- [Data to process]:
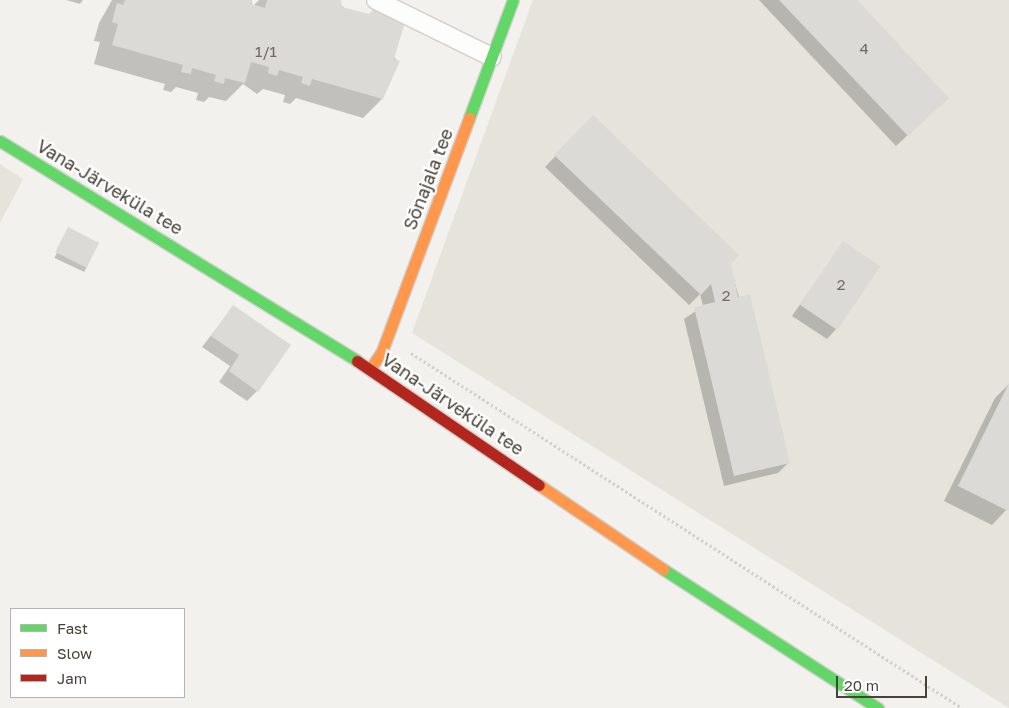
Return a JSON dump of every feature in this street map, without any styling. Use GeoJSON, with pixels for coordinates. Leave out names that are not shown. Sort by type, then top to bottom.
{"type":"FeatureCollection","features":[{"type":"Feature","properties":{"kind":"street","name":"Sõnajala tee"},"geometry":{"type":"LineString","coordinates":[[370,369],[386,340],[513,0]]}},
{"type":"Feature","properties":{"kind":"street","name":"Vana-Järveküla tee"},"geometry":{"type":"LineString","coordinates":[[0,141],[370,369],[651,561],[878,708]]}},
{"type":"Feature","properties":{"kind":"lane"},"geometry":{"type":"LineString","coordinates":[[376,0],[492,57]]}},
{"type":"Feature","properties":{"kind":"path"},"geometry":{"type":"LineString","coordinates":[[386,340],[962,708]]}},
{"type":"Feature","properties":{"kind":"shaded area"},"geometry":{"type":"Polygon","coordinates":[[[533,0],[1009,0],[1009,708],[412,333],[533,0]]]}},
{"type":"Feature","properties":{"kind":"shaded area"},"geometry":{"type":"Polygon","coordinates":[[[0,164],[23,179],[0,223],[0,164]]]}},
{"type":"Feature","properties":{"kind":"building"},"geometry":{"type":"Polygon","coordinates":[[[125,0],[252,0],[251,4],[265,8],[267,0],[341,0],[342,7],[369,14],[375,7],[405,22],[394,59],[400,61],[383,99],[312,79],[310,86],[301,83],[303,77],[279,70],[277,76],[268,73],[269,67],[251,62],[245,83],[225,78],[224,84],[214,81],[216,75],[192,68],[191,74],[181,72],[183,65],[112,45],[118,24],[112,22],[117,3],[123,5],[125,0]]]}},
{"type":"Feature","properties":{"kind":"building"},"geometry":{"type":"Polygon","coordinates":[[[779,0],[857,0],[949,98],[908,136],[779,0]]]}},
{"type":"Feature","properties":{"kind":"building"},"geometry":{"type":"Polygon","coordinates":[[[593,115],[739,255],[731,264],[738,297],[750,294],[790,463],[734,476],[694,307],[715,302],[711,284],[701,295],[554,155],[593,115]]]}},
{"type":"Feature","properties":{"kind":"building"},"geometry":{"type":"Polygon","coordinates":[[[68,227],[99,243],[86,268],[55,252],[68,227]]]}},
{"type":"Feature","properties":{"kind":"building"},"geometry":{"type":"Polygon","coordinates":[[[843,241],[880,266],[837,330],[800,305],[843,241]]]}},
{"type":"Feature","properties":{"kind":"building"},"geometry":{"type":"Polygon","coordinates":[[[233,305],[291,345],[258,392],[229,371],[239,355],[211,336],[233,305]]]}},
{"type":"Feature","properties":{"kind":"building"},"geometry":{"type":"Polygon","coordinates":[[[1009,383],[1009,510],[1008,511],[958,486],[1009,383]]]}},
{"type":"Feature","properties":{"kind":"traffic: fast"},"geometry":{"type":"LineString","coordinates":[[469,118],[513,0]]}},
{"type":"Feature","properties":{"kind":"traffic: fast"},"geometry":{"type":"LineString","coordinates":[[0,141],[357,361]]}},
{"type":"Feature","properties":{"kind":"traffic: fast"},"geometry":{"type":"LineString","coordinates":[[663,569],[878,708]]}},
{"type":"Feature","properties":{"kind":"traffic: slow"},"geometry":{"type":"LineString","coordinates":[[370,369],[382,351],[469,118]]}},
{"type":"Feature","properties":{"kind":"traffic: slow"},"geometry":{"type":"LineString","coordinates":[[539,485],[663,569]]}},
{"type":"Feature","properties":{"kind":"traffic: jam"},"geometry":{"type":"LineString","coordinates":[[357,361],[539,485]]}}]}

- [Exercise details]: Would you reproduce each line of the material exactly, omitting the images?

- [Task output]:
Return a JSON dump of every feature in this street map, without any styling. Use GeoJSON, with pixels for coordinates. Leave out names that are not shown. Sort by type, then top to bottom.
{"type":"FeatureCollection","features":[{"type":"Feature","properties":{"kind":"street","name":"Sõnajala tee"},"geometry":{"type":"LineString","coordinates":[[370,369],[386,340],[513,0]]}},
{"type":"Feature","properties":{"kind":"street","name":"Vana-Järveküla tee"},"geometry":{"type":"LineString","coordinates":[[0,141],[370,369],[651,561],[878,708]]}},
{"type":"Feature","properties":{"kind":"lane"},"geometry":{"type":"LineString","coordinates":[[376,0],[492,57]]}},
{"type":"Feature","properties":{"kind":"path"},"geometry":{"type":"LineString","coordinates":[[386,340],[962,708]]}},
{"type":"Feature","properties":{"kind":"shaded area"},"geometry":{"type":"Polygon","coordinates":[[[533,0],[1009,0],[1009,708],[412,333],[533,0]]]}},
{"type":"Feature","properties":{"kind":"shaded area"},"geometry":{"type":"Polygon","coordinates":[[[0,164],[23,179],[0,223],[0,164]]]}},
{"type":"Feature","properties":{"kind":"building"},"geometry":{"type":"Polygon","coordinates":[[[125,0],[252,0],[251,4],[265,8],[267,0],[341,0],[342,7],[369,14],[375,7],[405,22],[394,59],[400,61],[383,99],[312,79],[310,86],[301,83],[303,77],[279,70],[277,76],[268,73],[269,67],[251,62],[245,83],[225,78],[224,84],[214,81],[216,75],[192,68],[191,74],[181,72],[183,65],[112,45],[118,24],[112,22],[117,3],[123,5],[125,0]]]}},
{"type":"Feature","properties":{"kind":"building"},"geometry":{"type":"Polygon","coordinates":[[[779,0],[857,0],[949,98],[908,136],[779,0]]]}},
{"type":"Feature","properties":{"kind":"building"},"geometry":{"type":"Polygon","coordinates":[[[593,115],[739,255],[731,264],[738,297],[750,294],[790,463],[734,476],[694,307],[715,302],[711,284],[701,295],[554,155],[593,115]]]}},
{"type":"Feature","properties":{"kind":"building"},"geometry":{"type":"Polygon","coordinates":[[[68,227],[99,243],[86,268],[55,252],[68,227]]]}},
{"type":"Feature","properties":{"kind":"building"},"geometry":{"type":"Polygon","coordinates":[[[843,241],[880,266],[837,330],[800,305],[843,241]]]}},
{"type":"Feature","properties":{"kind":"building"},"geometry":{"type":"Polygon","coordinates":[[[233,305],[291,345],[258,392],[229,371],[239,355],[211,336],[233,305]]]}},
{"type":"Feature","properties":{"kind":"building"},"geometry":{"type":"Polygon","coordinates":[[[1009,383],[1009,510],[1008,511],[958,486],[1009,383]]]}},
{"type":"Feature","properties":{"kind":"traffic: fast"},"geometry":{"type":"LineString","coordinates":[[469,118],[513,0]]}},
{"type":"Feature","properties":{"kind":"traffic: fast"},"geometry":{"type":"LineString","coordinates":[[0,141],[357,361]]}},
{"type":"Feature","properties":{"kind":"traffic: fast"},"geometry":{"type":"LineString","coordinates":[[663,569],[878,708]]}},
{"type":"Feature","properties":{"kind":"traffic: slow"},"geometry":{"type":"LineString","coordinates":[[370,369],[382,351],[469,118]]}},
{"type":"Feature","properties":{"kind":"traffic: slow"},"geometry":{"type":"LineString","coordinates":[[539,485],[663,569]]}},
{"type":"Feature","properties":{"kind":"traffic: jam"},"geometry":{"type":"LineString","coordinates":[[357,361],[539,485]]}}]}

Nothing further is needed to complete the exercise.